(VIDEO) An Archbishop’s Rebuke for the Common Good
by Lon Newman, Family Planning Health Services
February 17, 2010 - 7:00am (Print)
"A defender of the church,” proclaimed the Milwaukee Journal Sentinel headline for an extensive story about the new Archbishop-designate, Jerome Listecki. The subtitle for the article was: “Archbishop designate Listecki vows collaboration, but unafraid of debate.” The subtitle was probably derived from the bishop’s description of how he planned to participate in the political process. He said: “If we don’t challenge one another’s statements, then we’re relinquishing our responsibility to the common good.
The following month, young Catholics for Choice (yCFC - a Washington D.C. based organization) and Family Planning Health Services (FPHS – an agency with family planning clinics in eight Wisconsin counties) formed a unique sectarian-secular advertising partnership, produced informational ads for broadcast, and then embarked on a two-day Wisconsin “road-trip” to draw media attention to their campaign and to build public (including the Catholic public) awareness and knowledge about emergency contraception.
The purpose of the joint media campaign was two-fold: 1) to inform the public about how Plan B works so they would have it on hand in advance of need, and 2) to inform Catholic women of reproductive age that the United States Conference of Catholic Bishops health care directives permit the use of emergency contraception to prevent pregnancies resulting from rape.

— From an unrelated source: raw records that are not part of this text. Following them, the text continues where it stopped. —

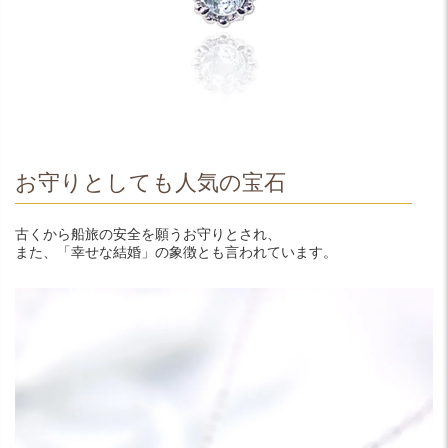
お守りとしても人気の宝石
古くから船旅の安全を願うお守りとされ、
また、「幸せな結婚」の象徴とも言われています。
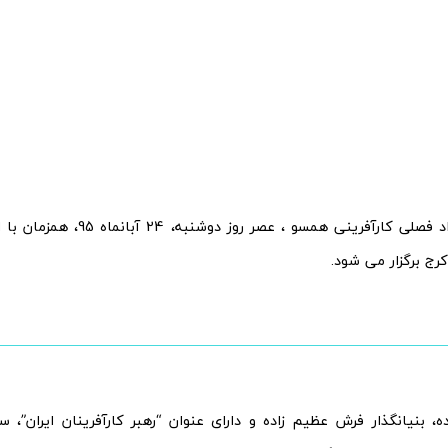
پنجمین رویداد فصلی کارآفرینی همسو ، 
کرج برگزار می شود.
ه، بنیانگذار فرش عظیم زاده و دارای عنوان “رهبر کارآفرینان ایران”،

In the January 2010 issue of the Journal of the Catholic Health Association of the United States, Ron Hamel, Ph.D., makes it very clear that the ethics of access to emergency contraception for Catholics needs to be fully examined and explained. Professor Hamel’s article and the YCFC/FPHS EC campaign are an effort to fulfill that responsibility when there is significant resistance.
The campaign succeeded in getting a response from the Archbishop-designate and thus succeeded in its secondary purpose. The headline on the Christmas Eve edition of the La Crosse Diocesan newspaper is: “Bishop Rejects Young Catholics for Choice Message.” The front page column ran adjacent to the departing bishop’s message. But what he rejected so prominently: “ . . . that Catholics can disregard Church teaching on contraception, abortion, and human sexuality in general and remain Catholics in good standing,” was only weakly connected to the message that yCFC and Family Planning Health Services (FPHS) were promoting.
Bishop Listecki, like most of the Catholic protesters in front of the FPHS clinic, will allow “no room for interpretation,” once the bishop’s authority has been invoked. Many within the church see the bishop’s pattern of authoritarian rebukes, condemnations, and admonitions as futile efforts to suppress dissent and they understand they are not the views of other Catholics or even the other American bishops. Just as importantly, the denials and condemnations are not solely inflicted on the faithful. The prayer vigil protestors’ and Bishop Listecki’s efforts to eliminate access to emergency contraception, if they succeed, would apply to women regardless of their faith.
Erik Cieslewicz and Brooke Sperry have produced a documentary about the joint campaign, launched the same day that another Lenten prayer vigil outside an FPHS clinic (which does not provide abortion services) begins in central Wisconsin. The video shows the challenge as well as the fun of the effort to educate the public in the face of consistent efforts to suppress and to misinform. Earlier, “40 Days for Life” prayer vigils played a large part in motivating FPHS and yCFC to cooperate in the advertising effort to correct misinformation being spread by their opponents.
I am not sure what the point is here. Whether or not you agree, in Catholicism, the local bishop is authoritative on matters of morals. It really does not matter what other Catholics or bishops say.
Can it be a sin to tell the truth? In order to respect the bishop's, now the archbishop's, authority on moral teaching, it would seem that if the bishop would like to teach about emergency contraception, it should be based on evidence and fact. The bishop continues to ignore that the US Conference of Bishops health care directives permit the use of EC to prevent pregnancy as well as to deny the evidence that Plan B does not 'cause an abortion.' FPHS is not a sectarian entity, so the partnership with yCFC brought a religious voice to the forum . . . but, from my secular point-of-view, it seems very wrong to claim moral authority from a position of determined, deliberate and persistent ignorance and denial.